19 We also have the prophetic message as something completely reliable, and you will do well to pay attention to it, as to a light shining in a dark place, until the day dawns and the morning star rises in your hearts. 20 Above all, you must understand that no prophecy of Scripture came about by the prophet’s own interpretation of things. 21 For prophecy never had its origin in the human will, but prophets, though human, spoke from God as they were carried along by the Holy Spirit.

Holy Gospel                                                                     Matthew 17:1-9
17 After six days Jesus took with him Peter, James and John the brother of James, and led them up a high mountain by themselves. 2 There he was transfigured before them.

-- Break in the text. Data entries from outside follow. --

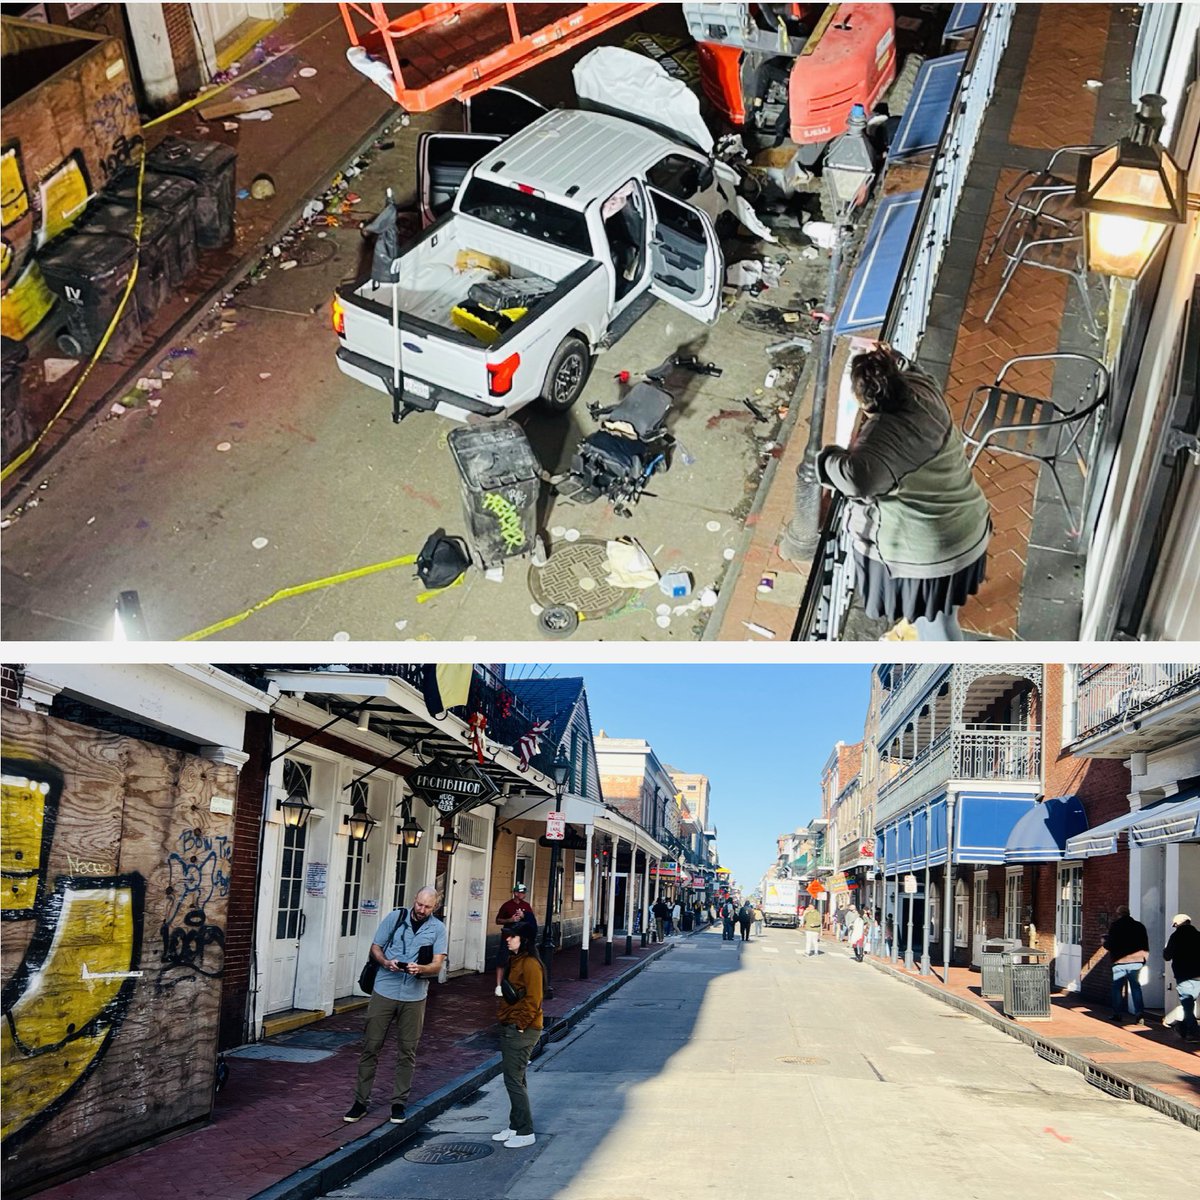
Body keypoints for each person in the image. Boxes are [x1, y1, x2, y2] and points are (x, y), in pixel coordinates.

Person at [818, 345, 991, 641]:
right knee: (940, 612)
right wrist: (891, 354)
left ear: (865, 403)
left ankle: (951, 677)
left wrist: (824, 458)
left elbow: (855, 479)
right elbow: (910, 367)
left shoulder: (881, 440)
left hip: (932, 553)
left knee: (935, 623)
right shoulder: (923, 388)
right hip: (968, 522)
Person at [345, 887, 447, 1124]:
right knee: (371, 1046)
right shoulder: (395, 917)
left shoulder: (438, 929)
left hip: (414, 995)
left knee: (407, 1051)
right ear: (415, 899)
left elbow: (437, 965)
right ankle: (360, 1102)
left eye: (427, 907)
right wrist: (385, 962)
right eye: (419, 904)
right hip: (385, 989)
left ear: (435, 908)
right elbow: (375, 947)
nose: (421, 910)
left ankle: (398, 1103)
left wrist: (420, 969)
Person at [491, 920, 545, 1148]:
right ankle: (515, 1126)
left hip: (523, 1028)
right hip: (511, 1024)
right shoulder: (516, 961)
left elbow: (534, 999)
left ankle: (525, 1131)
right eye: (508, 936)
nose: (508, 939)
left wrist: (520, 1024)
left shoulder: (531, 964)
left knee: (513, 1080)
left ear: (523, 940)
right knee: (516, 1078)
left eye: (512, 936)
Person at [1104, 905, 1149, 1023]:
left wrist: (1104, 942)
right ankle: (1139, 1013)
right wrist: (1143, 959)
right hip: (1136, 961)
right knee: (1135, 987)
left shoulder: (1116, 926)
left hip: (1120, 962)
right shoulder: (1139, 926)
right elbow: (1145, 945)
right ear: (1129, 913)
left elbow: (1110, 944)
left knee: (1117, 988)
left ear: (1119, 914)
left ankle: (1117, 1014)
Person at [494, 883, 537, 998]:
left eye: (524, 892)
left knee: (520, 961)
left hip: (520, 939)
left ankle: (517, 984)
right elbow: (498, 920)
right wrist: (510, 919)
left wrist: (524, 916)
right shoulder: (507, 905)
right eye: (520, 892)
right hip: (507, 938)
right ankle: (498, 986)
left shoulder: (526, 906)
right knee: (502, 960)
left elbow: (531, 921)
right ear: (515, 893)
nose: (522, 894)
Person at [1163, 913, 1200, 1043]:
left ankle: (1194, 1033)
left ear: (1177, 924)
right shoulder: (1198, 935)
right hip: (1198, 975)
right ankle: (1182, 1028)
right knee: (1189, 1003)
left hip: (1183, 974)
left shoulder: (1175, 936)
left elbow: (1167, 956)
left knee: (1187, 1004)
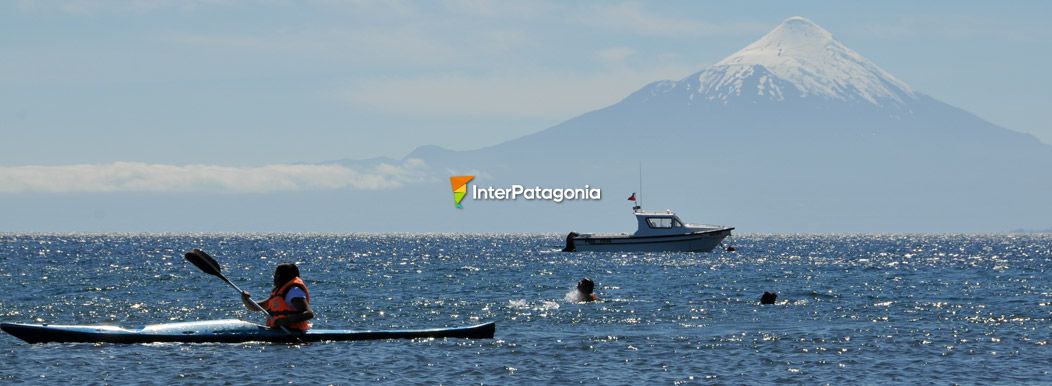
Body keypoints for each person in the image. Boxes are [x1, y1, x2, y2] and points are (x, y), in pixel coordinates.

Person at [241, 263, 314, 331]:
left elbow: (308, 313)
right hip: (279, 333)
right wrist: (246, 299)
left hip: (293, 333)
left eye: (276, 274)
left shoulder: (294, 292)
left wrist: (285, 320)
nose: (274, 277)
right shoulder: (279, 293)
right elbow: (256, 307)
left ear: (283, 276)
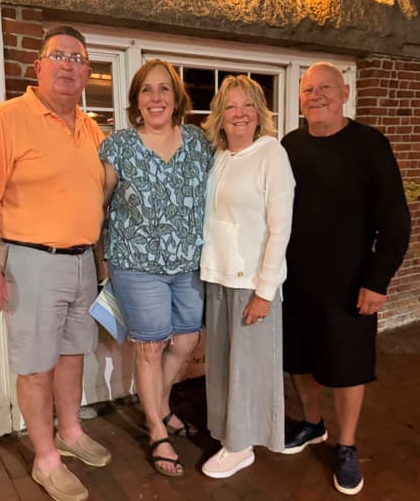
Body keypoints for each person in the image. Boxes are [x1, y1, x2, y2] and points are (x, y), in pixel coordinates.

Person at [0, 26, 111, 501]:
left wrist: (100, 261)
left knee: (72, 355)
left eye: (78, 58)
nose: (68, 64)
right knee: (35, 366)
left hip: (81, 263)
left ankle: (70, 433)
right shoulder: (6, 119)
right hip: (31, 262)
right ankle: (45, 459)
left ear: (88, 72)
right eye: (58, 55)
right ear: (39, 66)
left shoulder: (91, 129)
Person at [281, 62, 410, 495]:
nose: (315, 96)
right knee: (298, 361)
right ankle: (312, 424)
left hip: (350, 285)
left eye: (325, 89)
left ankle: (347, 445)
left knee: (347, 368)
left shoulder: (370, 145)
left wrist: (377, 281)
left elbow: (396, 222)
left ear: (345, 93)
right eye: (308, 90)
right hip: (294, 283)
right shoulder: (289, 145)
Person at [99, 58, 212, 477]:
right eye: (147, 90)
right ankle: (156, 431)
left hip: (190, 264)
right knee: (149, 347)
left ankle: (161, 404)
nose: (156, 97)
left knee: (184, 341)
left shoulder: (199, 143)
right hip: (137, 262)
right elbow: (102, 204)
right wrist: (101, 261)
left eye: (164, 89)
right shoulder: (118, 146)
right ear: (136, 101)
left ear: (176, 97)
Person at [199, 75, 295, 479]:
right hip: (217, 278)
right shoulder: (220, 157)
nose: (239, 113)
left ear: (259, 114)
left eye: (248, 105)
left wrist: (265, 291)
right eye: (231, 106)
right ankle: (229, 435)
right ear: (220, 117)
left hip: (251, 283)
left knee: (249, 370)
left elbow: (281, 227)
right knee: (222, 366)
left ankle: (242, 446)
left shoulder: (270, 153)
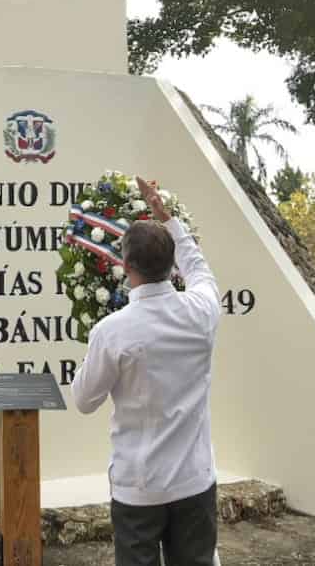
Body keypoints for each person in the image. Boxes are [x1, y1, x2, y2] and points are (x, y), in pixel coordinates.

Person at [72, 177, 223, 566]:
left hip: (139, 486)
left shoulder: (112, 331)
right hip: (194, 478)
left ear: (125, 264)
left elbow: (84, 400)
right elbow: (200, 268)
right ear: (171, 265)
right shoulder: (202, 311)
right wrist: (167, 218)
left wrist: (93, 353)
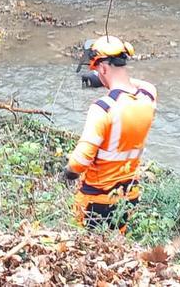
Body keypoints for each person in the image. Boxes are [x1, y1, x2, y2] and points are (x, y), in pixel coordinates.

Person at [64, 35, 157, 232]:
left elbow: (79, 162)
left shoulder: (103, 108)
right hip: (128, 197)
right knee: (116, 242)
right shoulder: (148, 97)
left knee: (84, 246)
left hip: (96, 201)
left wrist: (68, 173)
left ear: (103, 68)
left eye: (98, 70)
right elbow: (142, 85)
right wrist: (108, 77)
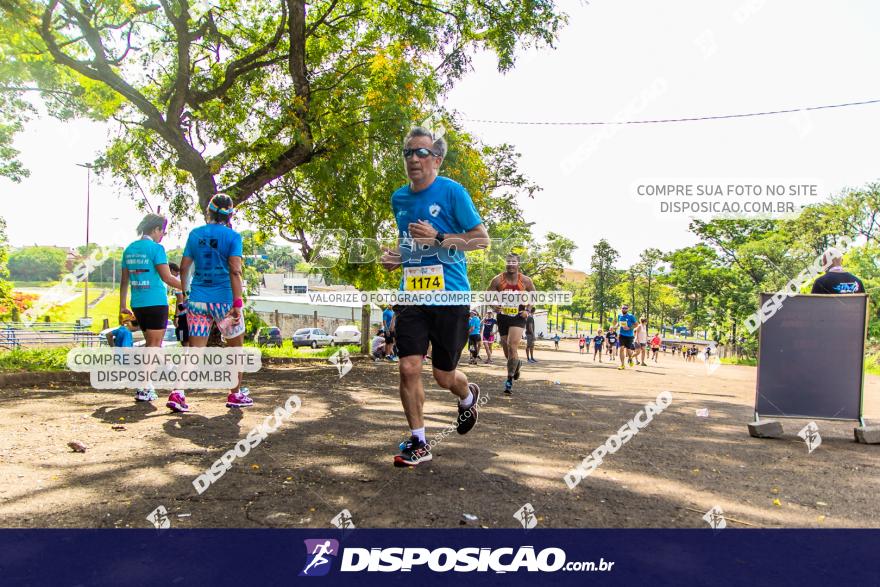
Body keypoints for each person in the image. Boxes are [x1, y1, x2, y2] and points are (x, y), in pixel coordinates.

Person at [379, 126, 489, 467]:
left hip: (450, 297)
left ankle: (467, 394)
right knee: (409, 366)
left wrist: (440, 236)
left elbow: (481, 240)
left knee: (444, 376)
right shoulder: (399, 198)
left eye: (421, 152)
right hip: (412, 294)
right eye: (408, 152)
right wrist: (397, 257)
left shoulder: (453, 192)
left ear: (436, 160)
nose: (413, 158)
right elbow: (411, 245)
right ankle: (419, 442)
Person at [176, 193, 250, 413]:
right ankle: (234, 394)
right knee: (235, 349)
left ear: (209, 211)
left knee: (194, 351)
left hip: (198, 300)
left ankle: (178, 392)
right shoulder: (233, 237)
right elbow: (235, 271)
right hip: (225, 302)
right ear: (230, 214)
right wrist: (237, 303)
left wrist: (185, 295)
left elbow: (183, 268)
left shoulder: (195, 234)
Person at [120, 213, 182, 402]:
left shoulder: (129, 249)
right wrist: (191, 287)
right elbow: (168, 278)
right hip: (155, 301)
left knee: (152, 344)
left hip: (137, 303)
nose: (162, 235)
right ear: (155, 230)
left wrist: (122, 306)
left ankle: (169, 370)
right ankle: (144, 386)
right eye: (162, 232)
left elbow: (124, 281)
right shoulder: (157, 248)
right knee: (153, 346)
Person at [487, 253, 536, 395]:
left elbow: (534, 295)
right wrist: (493, 306)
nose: (511, 264)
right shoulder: (498, 280)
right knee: (505, 347)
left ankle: (509, 380)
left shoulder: (525, 281)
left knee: (511, 344)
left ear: (518, 264)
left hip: (518, 316)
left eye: (514, 262)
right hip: (503, 315)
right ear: (505, 264)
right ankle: (516, 364)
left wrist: (528, 310)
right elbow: (488, 295)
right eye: (508, 262)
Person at [168, 262, 189, 347]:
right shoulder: (186, 275)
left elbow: (180, 299)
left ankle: (187, 358)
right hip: (195, 310)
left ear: (172, 270)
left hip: (184, 313)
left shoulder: (177, 279)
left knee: (184, 339)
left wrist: (176, 316)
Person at [616, 304, 637, 370]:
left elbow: (636, 324)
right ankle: (622, 365)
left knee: (628, 350)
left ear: (627, 309)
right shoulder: (619, 315)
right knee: (621, 349)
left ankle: (630, 358)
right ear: (621, 309)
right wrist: (616, 326)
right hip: (621, 335)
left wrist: (629, 328)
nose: (624, 309)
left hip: (629, 336)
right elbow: (618, 323)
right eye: (623, 308)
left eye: (625, 308)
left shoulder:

His face shone like the sun, and his clothes became as white as the light. 3 Just then there appeared before them Moses and Elijah, talking with Jesus.

4 Peter said to Jesus, “Lord, it is good for us to be here. If you wish, I will put up three shelters—one for you, one for Moses and one for Elijah.”

5 While he was still speaking, a bright cloud covered them, and a voice from the cloud said, “This is my Son, whom I love; with him I am well pleased. Listen to him!”

6 When the disciples heard this, they fell facedown to the ground, terrified. 7 But Jesus came and touched them. “Get up,” he said. “Don’t be afraid.” 8 When they looked up, they saw no one except Jesus.

9 As they were coming down the mountain, Jesus instructed them, “Don’t tell anyone what you have seen, until the Son of Man has been raised from the dead.”